> **EXERCISE DETAILS**: Please repeat every line below exactly, from the first to the last.

Plain-text document sources
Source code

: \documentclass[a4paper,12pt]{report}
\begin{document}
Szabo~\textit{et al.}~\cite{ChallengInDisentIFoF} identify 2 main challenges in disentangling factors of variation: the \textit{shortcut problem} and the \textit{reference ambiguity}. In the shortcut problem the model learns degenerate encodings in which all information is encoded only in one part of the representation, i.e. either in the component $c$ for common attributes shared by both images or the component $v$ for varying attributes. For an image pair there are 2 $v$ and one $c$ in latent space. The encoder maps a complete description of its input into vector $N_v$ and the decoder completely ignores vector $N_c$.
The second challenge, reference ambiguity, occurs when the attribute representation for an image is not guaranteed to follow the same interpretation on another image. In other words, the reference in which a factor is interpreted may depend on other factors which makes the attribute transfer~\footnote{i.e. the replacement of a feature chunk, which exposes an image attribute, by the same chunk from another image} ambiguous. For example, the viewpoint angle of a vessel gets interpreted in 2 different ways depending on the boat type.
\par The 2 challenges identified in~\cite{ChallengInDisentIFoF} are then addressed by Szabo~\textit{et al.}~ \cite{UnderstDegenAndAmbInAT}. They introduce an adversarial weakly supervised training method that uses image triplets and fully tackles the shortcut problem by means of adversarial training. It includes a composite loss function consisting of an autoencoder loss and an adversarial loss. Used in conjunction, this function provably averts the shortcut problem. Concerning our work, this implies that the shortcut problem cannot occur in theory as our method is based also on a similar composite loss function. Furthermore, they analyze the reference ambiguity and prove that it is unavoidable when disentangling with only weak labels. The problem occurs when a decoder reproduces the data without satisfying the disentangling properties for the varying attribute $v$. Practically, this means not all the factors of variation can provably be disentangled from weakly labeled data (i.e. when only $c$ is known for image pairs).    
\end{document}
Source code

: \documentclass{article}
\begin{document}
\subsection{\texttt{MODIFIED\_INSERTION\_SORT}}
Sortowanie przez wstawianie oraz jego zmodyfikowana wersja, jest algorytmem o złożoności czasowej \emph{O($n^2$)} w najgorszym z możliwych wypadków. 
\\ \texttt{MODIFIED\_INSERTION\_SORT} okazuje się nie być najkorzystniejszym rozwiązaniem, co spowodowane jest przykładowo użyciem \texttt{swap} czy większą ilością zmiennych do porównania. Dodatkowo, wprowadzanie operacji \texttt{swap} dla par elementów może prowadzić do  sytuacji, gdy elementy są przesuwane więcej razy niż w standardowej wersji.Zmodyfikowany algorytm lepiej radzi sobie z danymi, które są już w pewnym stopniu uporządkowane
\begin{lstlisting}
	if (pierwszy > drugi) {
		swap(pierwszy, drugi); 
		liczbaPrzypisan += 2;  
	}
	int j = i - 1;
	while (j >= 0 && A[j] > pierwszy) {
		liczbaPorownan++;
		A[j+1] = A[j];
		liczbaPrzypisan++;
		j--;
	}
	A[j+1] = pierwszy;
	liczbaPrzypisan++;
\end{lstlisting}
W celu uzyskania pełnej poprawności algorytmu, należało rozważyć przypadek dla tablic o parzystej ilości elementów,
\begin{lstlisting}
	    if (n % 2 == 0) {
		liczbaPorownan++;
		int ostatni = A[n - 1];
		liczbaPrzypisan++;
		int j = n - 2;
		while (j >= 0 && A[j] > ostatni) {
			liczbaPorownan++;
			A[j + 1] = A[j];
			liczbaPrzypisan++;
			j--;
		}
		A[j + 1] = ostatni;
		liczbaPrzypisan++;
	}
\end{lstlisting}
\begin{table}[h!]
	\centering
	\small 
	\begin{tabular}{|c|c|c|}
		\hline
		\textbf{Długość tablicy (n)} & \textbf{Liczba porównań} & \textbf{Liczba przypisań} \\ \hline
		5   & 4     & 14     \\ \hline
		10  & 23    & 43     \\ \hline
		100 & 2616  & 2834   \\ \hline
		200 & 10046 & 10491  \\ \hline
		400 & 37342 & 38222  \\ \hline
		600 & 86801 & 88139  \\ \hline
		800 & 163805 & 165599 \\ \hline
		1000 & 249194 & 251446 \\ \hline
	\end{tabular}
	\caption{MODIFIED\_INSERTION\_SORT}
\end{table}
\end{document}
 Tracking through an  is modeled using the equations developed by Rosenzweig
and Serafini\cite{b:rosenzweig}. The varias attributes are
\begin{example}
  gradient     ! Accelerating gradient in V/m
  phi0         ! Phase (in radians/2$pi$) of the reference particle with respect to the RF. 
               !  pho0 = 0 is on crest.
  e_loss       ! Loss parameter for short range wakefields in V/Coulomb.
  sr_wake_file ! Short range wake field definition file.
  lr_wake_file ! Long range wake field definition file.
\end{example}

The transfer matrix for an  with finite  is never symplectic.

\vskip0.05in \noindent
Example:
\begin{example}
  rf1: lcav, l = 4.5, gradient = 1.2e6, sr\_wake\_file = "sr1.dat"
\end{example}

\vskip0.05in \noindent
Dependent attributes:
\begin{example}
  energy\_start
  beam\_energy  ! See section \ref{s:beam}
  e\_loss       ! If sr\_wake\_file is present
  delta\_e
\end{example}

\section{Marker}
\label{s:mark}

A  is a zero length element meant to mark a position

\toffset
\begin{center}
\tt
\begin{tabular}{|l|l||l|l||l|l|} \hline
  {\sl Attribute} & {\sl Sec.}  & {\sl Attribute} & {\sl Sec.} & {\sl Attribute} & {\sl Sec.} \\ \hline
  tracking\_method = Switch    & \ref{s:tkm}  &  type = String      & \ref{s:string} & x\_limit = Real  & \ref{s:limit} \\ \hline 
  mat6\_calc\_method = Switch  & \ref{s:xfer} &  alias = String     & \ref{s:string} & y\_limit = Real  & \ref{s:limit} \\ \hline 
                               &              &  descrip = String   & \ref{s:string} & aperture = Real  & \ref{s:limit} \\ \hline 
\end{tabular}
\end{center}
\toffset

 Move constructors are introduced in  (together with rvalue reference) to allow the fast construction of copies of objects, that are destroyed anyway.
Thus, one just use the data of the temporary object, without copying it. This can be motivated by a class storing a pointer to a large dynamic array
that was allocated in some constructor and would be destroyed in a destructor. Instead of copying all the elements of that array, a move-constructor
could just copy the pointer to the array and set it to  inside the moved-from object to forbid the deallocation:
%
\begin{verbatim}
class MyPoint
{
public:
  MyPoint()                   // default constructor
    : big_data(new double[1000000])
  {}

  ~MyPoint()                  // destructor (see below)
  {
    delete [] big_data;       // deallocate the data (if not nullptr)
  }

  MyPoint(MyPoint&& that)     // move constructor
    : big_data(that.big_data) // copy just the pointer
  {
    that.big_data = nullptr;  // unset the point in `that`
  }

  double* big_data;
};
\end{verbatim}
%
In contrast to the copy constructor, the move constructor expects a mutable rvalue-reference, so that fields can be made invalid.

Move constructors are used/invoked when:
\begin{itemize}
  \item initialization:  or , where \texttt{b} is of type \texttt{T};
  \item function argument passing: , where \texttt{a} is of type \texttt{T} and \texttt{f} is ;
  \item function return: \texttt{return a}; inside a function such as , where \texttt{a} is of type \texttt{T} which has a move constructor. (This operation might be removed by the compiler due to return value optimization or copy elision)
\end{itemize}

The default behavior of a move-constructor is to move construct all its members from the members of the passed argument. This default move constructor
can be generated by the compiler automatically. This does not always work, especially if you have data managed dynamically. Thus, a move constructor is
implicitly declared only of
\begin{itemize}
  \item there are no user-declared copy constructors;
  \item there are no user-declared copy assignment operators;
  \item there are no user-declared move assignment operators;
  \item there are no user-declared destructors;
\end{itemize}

> **WRITTEN ANSWER**:
Source code

: \documentclass[a4paper,12pt]{report}
\begin{document}
Szabo~\textit{et al.}~\cite{ChallengInDisentIFoF} identify 2 main challenges in disentangling factors of variation: the \textit{shortcut problem} and the \textit{reference ambiguity}. In the shortcut problem the model learns degenerate encodings in which all information is encoded only in one part of the representation, i.e. either in the component $c$ for common attributes shared by both images or the component $v$ for varying attributes. For an image pair there are 2 $v$ and one $c$ in latent space. The encoder maps a complete description of its input into vector $N_v$ and the decoder completely ignores vector $N_c$.
The second challenge, reference ambiguity, occurs when the attribute representation for an image is not guaranteed to follow the same interpretation on another image. In other words, the reference in which a factor is interpreted may depend on other factors which makes the attribute transfer~\footnote{i.e. the replacement of a feature chunk, which exposes an image attribute, by the same chunk from another image} ambiguous. For example, the viewpoint angle of a vessel gets interpreted in 2 different ways depending on the boat type.
\par The 2 challenges identified in~\cite{ChallengInDisentIFoF} are then addressed by Szabo~\textit{et al.}~ \cite{UnderstDegenAndAmbInAT}. They introduce an adversarial weakly supervised training method that uses image triplets and fully tackles the shortcut problem by means of adversarial training. It includes a composite loss function consisting of an autoencoder loss and an adversarial loss. Used in conjunction, this function provably averts the shortcut problem. Concerning our work, this implies that the shortcut problem cannot occur in theory as our method is based also on a similar composite loss function. Furthermore, they analyze the reference ambiguity and prove that it is unavoidable when disentangling with only weak labels. The problem occurs when a decoder reproduces the data without satisfying the disentangling properties for the varying attribute $v$. Practically, this means not all the factors of variation can provably be disentangled from weakly labeled data (i.e. when only $c$ is known for image pairs).    
\end{document}
Source code

: \documentclass{article}
\begin{document}
\subsection{\texttt{MODIFIED\_INSERTION\_SORT}}
Sortowanie przez wstawianie oraz jego zmodyfikowana wersja, jest algorytmem o złożoności czasowej \emph{O($n^2$)} w najgorszym z możliwych wypadków. 
\\ \texttt{MODIFIED\_INSERTION\_SORT} okazuje się nie być najkorzystniejszym rozwiązaniem, co spowodowane jest przykładowo użyciem \texttt{swap} czy większą ilością zmiennych do porównania. Dodatkowo, wprowadzanie operacji \texttt{swap} dla par elementów może prowadzić do  sytuacji, gdy elementy są przesuwane więcej razy niż w standardowej wersji.Zmodyfikowany algorytm lepiej radzi sobie z danymi, które są już w pewnym stopniu uporządkowane
\begin{lstlisting}
	if (pierwszy > drugi) {
		swap(pierwszy, drugi); 
		liczbaPrzypisan += 2;  
	}
	int j = i - 1;
	while (j >= 0 && A[j] > pierwszy) {
		liczbaPorownan++;
		A[j+1] = A[j];
		liczbaPrzypisan++;
		j--;
	}
	A[j+1] = pierwszy;
	liczbaPrzypisan++;
\end{lstlisting}
W celu uzyskania pełnej poprawności algorytmu, należało rozważyć przypadek dla tablic o parzystej ilości elementów,
\begin{lstlisting}
	    if (n % 2 == 0) {
		liczbaPorownan++;
		int ostatni = A[n - 1];
		liczbaPrzypisan++;
		int j = n - 2;
		while (j >= 0 && A[j] > ostatni) {
			liczbaPorownan++;
			A[j + 1] = A[j];
			liczbaPrzypisan++;
			j--;
		}
		A[j + 1] = ostatni;
		liczbaPrzypisan++;
	}
\end{lstlisting}
\begin{table}[h!]
	\centering
	\small 
	\begin{tabular}{|c|c|c|}
		\hline
		\textbf{Długość tablicy (n)} & \textbf{Liczba porównań} & \textbf{Liczba przypisań} \\ \hline
		5   & 4     & 14     \\ \hline
		10  & 23    & 43     \\ \hline
		100 & 2616  & 2834   \\ \hline
		200 & 10046 & 10491  \\ \hline
		400 & 37342 & 38222  \\ \hline
		600 & 86801 & 88139  \\ \hline
		800 & 163805 & 165599 \\ \hline
		1000 & 249194 & 251446 \\ \hline
	\end{tabular}
	\caption{MODIFIED\_INSERTION\_SORT}
\end{table}
\end{document}
 Tracking through an  is modeled using the equations developed by Rosenzweig
and Serafini\cite{b:rosenzweig}. The varias attributes are
\begin{example}
  gradient     ! Accelerating gradient in V/m
  phi0         ! Phase (in radians/2$pi$) of the reference particle with respect to the RF. 
               !  pho0 = 0 is on crest.
  e_loss       ! Loss parameter for short range wakefields in V/Coulomb.
  sr_wake_file ! Short range wake field definition file.
  lr_wake_file ! Long range wake field definition file.
\end{example}

The transfer matrix for an  with finite  is never symplectic.

\vskip0.05in \noindent
Example:
\begin{example}
  rf1: lcav, l = 4.5, gradient = 1.2e6, sr\_wake\_file = "sr1.dat"
\end{example}

\vskip0.05in \noindent
Dependent attributes:
\begin{example}
  energy\_start
  beam\_energy  ! See section \ref{s:beam}
  e\_loss       ! If sr\_wake\_file is present
  delta\_e
\end{example}

\section{Marker}
\label{s:mark}

A  is a zero length element meant to mark a position

\toffset
\begin{center}
\tt
\begin{tabular}{|l|l||l|l||l|l|} \hline
  {\sl Attribute} & {\sl Sec.}  & {\sl Attribute} & {\sl Sec.} & {\sl Attribute} & {\sl Sec.} \\ \hline
  tracking\_method = Switch    & \ref{s:tkm}  &  type = String      & \ref{s:string} & x\_limit = Real  & \ref{s:limit} \\ \hline 
  mat6\_calc\_method = Switch  & \ref{s:xfer} &  alias = String     & \ref{s:string} & y\_limit = Real  & \ref{s:limit} \\ \hline 
                               &              &  descrip = String   & \ref{s:string} & aperture = Real  & \ref{s:limit} \\ \hline 
\end{tabular}
\end{center}
\toffset

 Move constructors are introduced in  (together with rvalue reference) to allow the fast construction of copies of objects, that are destroyed anyway.
Thus, one just use the data of the temporary object, without copying it. This can be motivated by a class storing a pointer to a large dynamic array
that was allocated in some constructor and would be destroyed in a destructor. Instead of copying all the elements of that array, a move-constructor
could just copy the pointer to the array and set it to  inside the moved-from object to forbid the deallocation:
%
\begin{verbatim}
class MyPoint
{
public:
  MyPoint()                   // default constructor
    : big_data(new double[1000000])
  {}

  ~MyPoint()                  // destructor (see below)
  {
    delete [] big_data;       // deallocate the data (if not nullptr)
  }

  MyPoint(MyPoint&& that)     // move constructor
    : big_data(that.big_data) // copy just the pointer
  {
    that.big_data = nullptr;  // unset the point in `that`
  }

  double* big_data;
};
\end{verbatim}
%
In contrast to the copy constructor, the move constructor expects a mutable rvalue-reference, so that fields can be made invalid.

Move constructors are used/invoked when:
\begin{itemize}
  \item initialization:  or , where \texttt{b} is of type \texttt{T};
  \item function argument passing: , where \texttt{a} is of type \texttt{T} and \texttt{f} is ;
  \item function return: \texttt{return a}; inside a function such as , where \texttt{a} is of type \texttt{T} which has a move constructor. (This operation might be removed by the compiler due to return value optimization or copy elision)
\end{itemize}

The default behavior of a move-constructor is to move construct all its members from the members of the passed argument. This default move constructor
can be generated by the compiler automatically. This does not always work, especially if you have data managed dynamically. Thus, a move constructor is
implicitly declared only of
\begin{itemize}
  \item there are no user-declared copy constructors;
  \item there are no user-declared copy assignment operators;
  \item there are no user-declared move assignment operators;
  \item there are no user-declared destructors;
\end{itemize}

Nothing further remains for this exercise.